The pleadings filed in this case are substantially identical to those filed in 73-1442 and in our opinion is tantamount to a reassertion of the same claim. We see nothing in the circumstances of the case sub judice that would alter the opinion expressed by the Court as stated in 73-1442. There we held that: "Plaintiff's position in respect to the first letter of credit is that the mortgagee is not entitled to be paid the sum of $69,308 working capital deposit or the $103,962 discount fee on the ground that the funds were provided for the interim or financing of the project and since construction never commenced, the purpose for which the fund was created never became operative. Thus, the plaintiff contends that this was a special purpose fund and it may not be set off against a general obligation. This argument however ignores the fact that there were a number of other documents executed in this matter. Submitted to the Court is a document signed by the plaintiff and titled "Mortgagors Certificate". Paragraph four states "That the undersigned has read the Mortgagee's Certificate submitted to you concurrently herewith and agrees to be bound by the terms thereof wherever applicable". To satisfy FHA requirements Metropolitan executed a Mortgagee's Certificate which, inter alia, acknowledged the creation of the letters of credit and also provided that:
"No financing charges other than charges disclosed herein have been or will be made. Until final endorsement for insurance by the Commissioner, all funds collected pursuant to items (c), (d), or (e) above and not paid over to the permanent lender, shall be *773 held for the account of the mortgagor and shall be subject to your control and direction in the event of claim under the contract of insurance".

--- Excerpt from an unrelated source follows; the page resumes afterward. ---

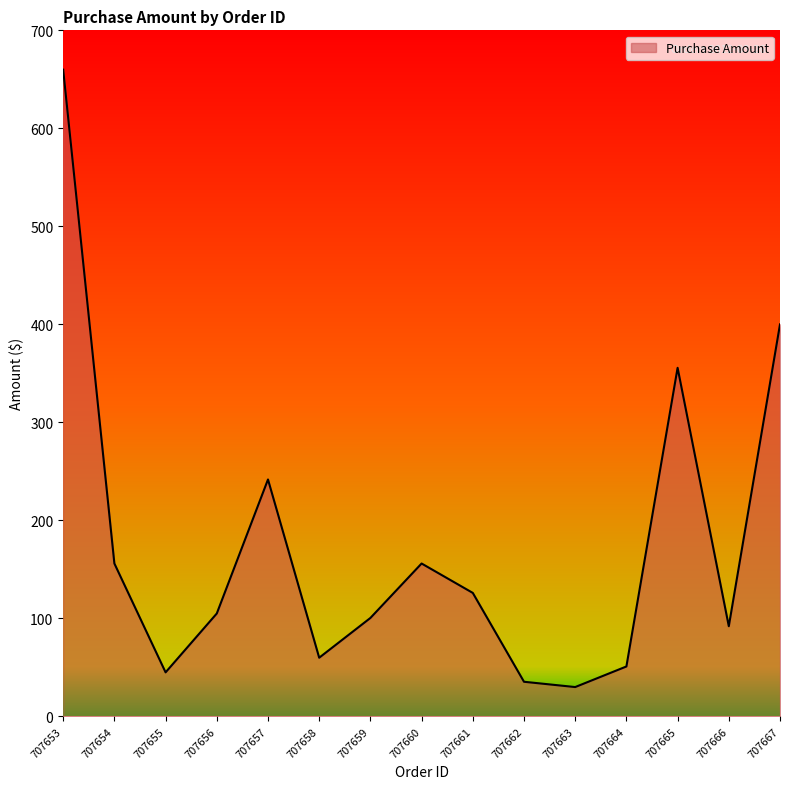

Where does the data first go above 105?

707653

In addition thereto, the record discloses that Lindy executed a Building Loan Agreement. Paragraph 9 of said agreement reads as follows:
"If the Borrower at any time prior to the completion of the project abandons the same or ceases work thereon for a period of more than twenty days . . ., any such failure shall be a default hereunder, and the Lender, at its option may terminate this agreement.

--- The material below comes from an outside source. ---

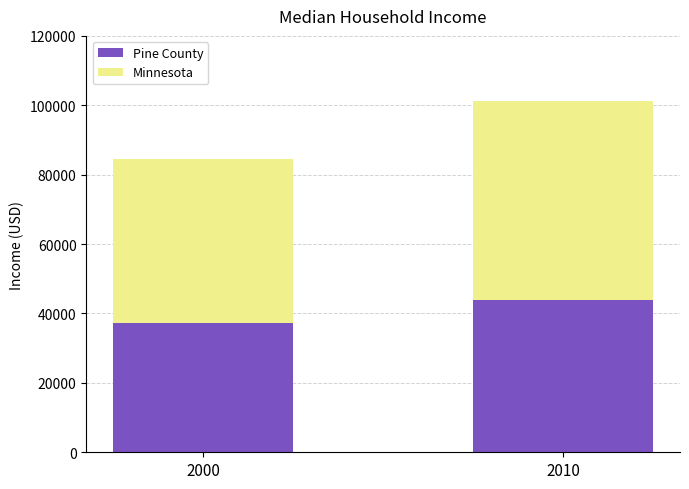

What is the approximate value of Pine County at 2010, to the nearest 10?

43940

If the Lender so elects to terminate this agreement, it may use and apply such funds deposited with it by the Borrower, regardless of the purpose for which such funds were deposited, in such manner and for such purposes as the Commissioner may prescribe."
Plaintiff can lay no claim of mystery with respect to the nature of, as well as the impact of, the provisions of the mortgagee's certificate and the Building Loan agreement. The pleadings clearly establish (a) that there was a default; (b) the mortgagee elected to terminate the agreement; (c) the mortgagee assigned the mortgage to the Secretary of HUD. Thus the Secretary is now the alter ego of the mortgagee and as such is clothed with all the rights and obligations contained in the aforementioned agreements. Pursuant to this option, the Secretary has concluded that the funds should be deducted for the account of the mortgagor. We think the combination of circumstances we have noted support the conclusion that the plaintiff is precluded from asserting a valid claim to the Letters of Credit.
Having determined that the motions filed by the defendants are to be granted, it follows, a fortiori, that the preliminary injunction should be dissolved.